Composition
Given Markov kernels $k_2(y,z)$ and $k_1(z,x)$, composition is a binary operator producing a third kernel $k_3(y,x)$ according to
\[k_3(y,x) = \int k_2(y,x) k_1(z,x) \mathrm{d} z.\]
MarkovKernels.compose
— Methodcompose(K2::AbstractMarkovKernel, K1::AbstractMarkovKernel)
Computes K3, the composition of K2 ∘ K1 i.e.,
K3(y,x) = ∫ K2(y,z) K1(z,x) dz.
See also ∘
Base.:∘
— Method∘(K2::AbstractMarkovKernel, K1::AbstractMarkovKernel)

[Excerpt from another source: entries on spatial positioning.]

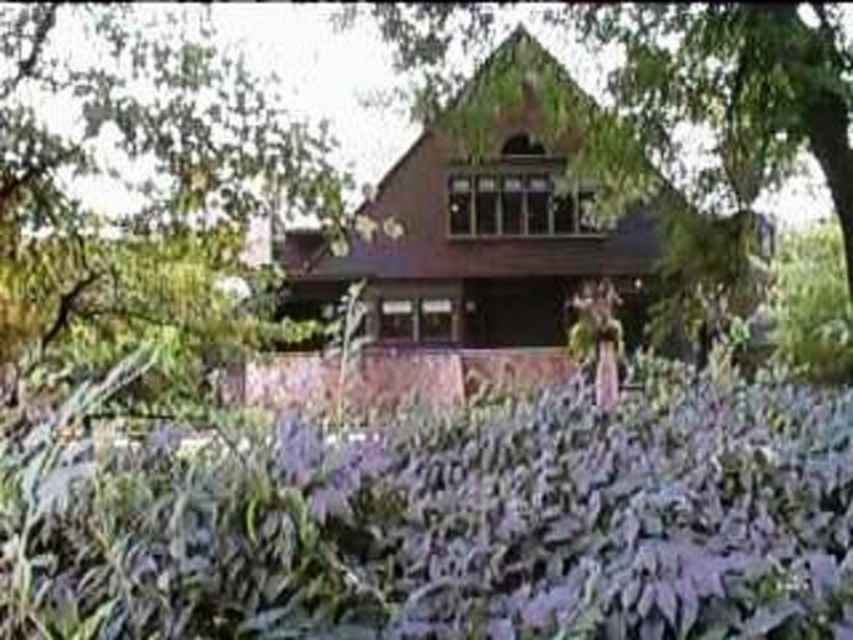
Which is more to the left, green leafy tree at upper center or green leafy tree at center?

From the viewer's perspective, green leafy tree at upper center appears more on the left side.

Does green leafy tree at upper center have a lesser height compared to green leafy tree at center?

Yes.

Does point (202, 148) lie in front of point (743, 93)?

Yes, point (202, 148) is in front of point (743, 93).

Locate an element on the screen. green leafy tree at upper center is located at coordinates (149, 193).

Computes K3, the composition of K2 ∘ K1 i.e.,
K3(y,x) = ∫ K2(y,z) K1(z,x) dz.
See also compose
Algebra
Base.:+
— Method+(v::AbstractVector{T}, D::AbstractDistribution{T}) +(D::AbstractDistribution{T}, v::AbstractVector{T})
Computes a translation of D by v, i.e. if x ∼ D then x + v ∼ D + v.
Base.:-
— Method-(D::AbstractDistribution)
Computes the image distribution of D under negation, i.e. if x ∼ D then -x ∼ -D.
Base.:-
— Method-(v::AbstractVector{T}, D::AbstractDistribution{T})
Equivalent to +(v, -D).
-(D::AbstractDistribution{T}, v::AbstractVector{T})
Equivalent to +(D, -v).
Base.:*
— Method*(C::AbstractMatrix{T}, D::AbstractDistribution{T})
Equivalent to marginalize(D, DiracKernel(C)).
Marginalization
Given a distribution $\pi(x)$ and a Markov kernel $k(y,x)$, marginalization is a binary operator producing a new distriubution $p(y)$ according to
\[p(y) = \int k(y, x) \pi(x) \mathrm{d} x.\]
MarkovKernels.marginalize
— Methodmarginalise(D::AbstractDistribution, K::AbstractMarkovKernel)
Computes M, the marginalization of K with respect to D, i.e.,
M(y) = ∫ K(y,x)D(x) dx
Bayes' rule & invert
Given a distribution $\pi(x)$ and a Markov kernel $k(y,x)$, invert is a binary operator producing a new distribution $m(y)$ and a new Markov kernel $p(x , y)$ according to
\[\pi(x) k(y,x) = m(y) p(x,y).\]
The related binary operator, Bayes' rule also evalautes the output of invert at some measurement $y$. That is, given a measurmeent $y$, $m$ evaluated at $y$ is the marginal likelihood and $p$ evaluated at $y$ is the conditional distribution of $x$ given $y$.
MarkovKernels.invert
— Methodinvert(D::AbstractDistribution, K::AbstractMarkovKernel)
Computes D2, K2, such that D(x)K(y, x) = D2(y)K2(x, y), i.e., an inverted factorisation of D, K.
MarkovKernels.posterior_and_loglike
— Methodposterior_and_loglike(D::AbstractDistribution, K::AbstractMarkovKernel, y)
Computes the conditional distribution C and the marginal log-likelihood ℓ associated with the prior distribution D, measurement kernel K, and measurement y.
MarkovKernels.posterior_and_loglike
— Methodposterior_and_loglike(D::AbstractDistribution, L::AbstractLikelihood)
Computes the conditional distribution C and the marginal log-likelihood ℓ associated with the prior distribution D and the log-likelihood L.
MarkovKernels.posterior_and_loglike!
— Methodbayes_rule!(D::AbstractParticleSystem, L::AbstractLikelihood)
Computes the conditional distribution C in-place and the marginal log-likelihood ℓ associated with the prior distribution D and the log-likelihood L.
MarkovKernels.posterior
— Methodposterior(D::AbstractDistribution, K::AbstractMarkovKernel, y)
Computes the conditional distribution C associated with the prior distribution D, measurement kernel K, and measurement y.
MarkovKernels.posterior
— Methodposterior(D::AbstractDistribution, L::AbstractLikelihood)
Computes the conditional distribution C associated with the prior distribution D and the log-likelihood L.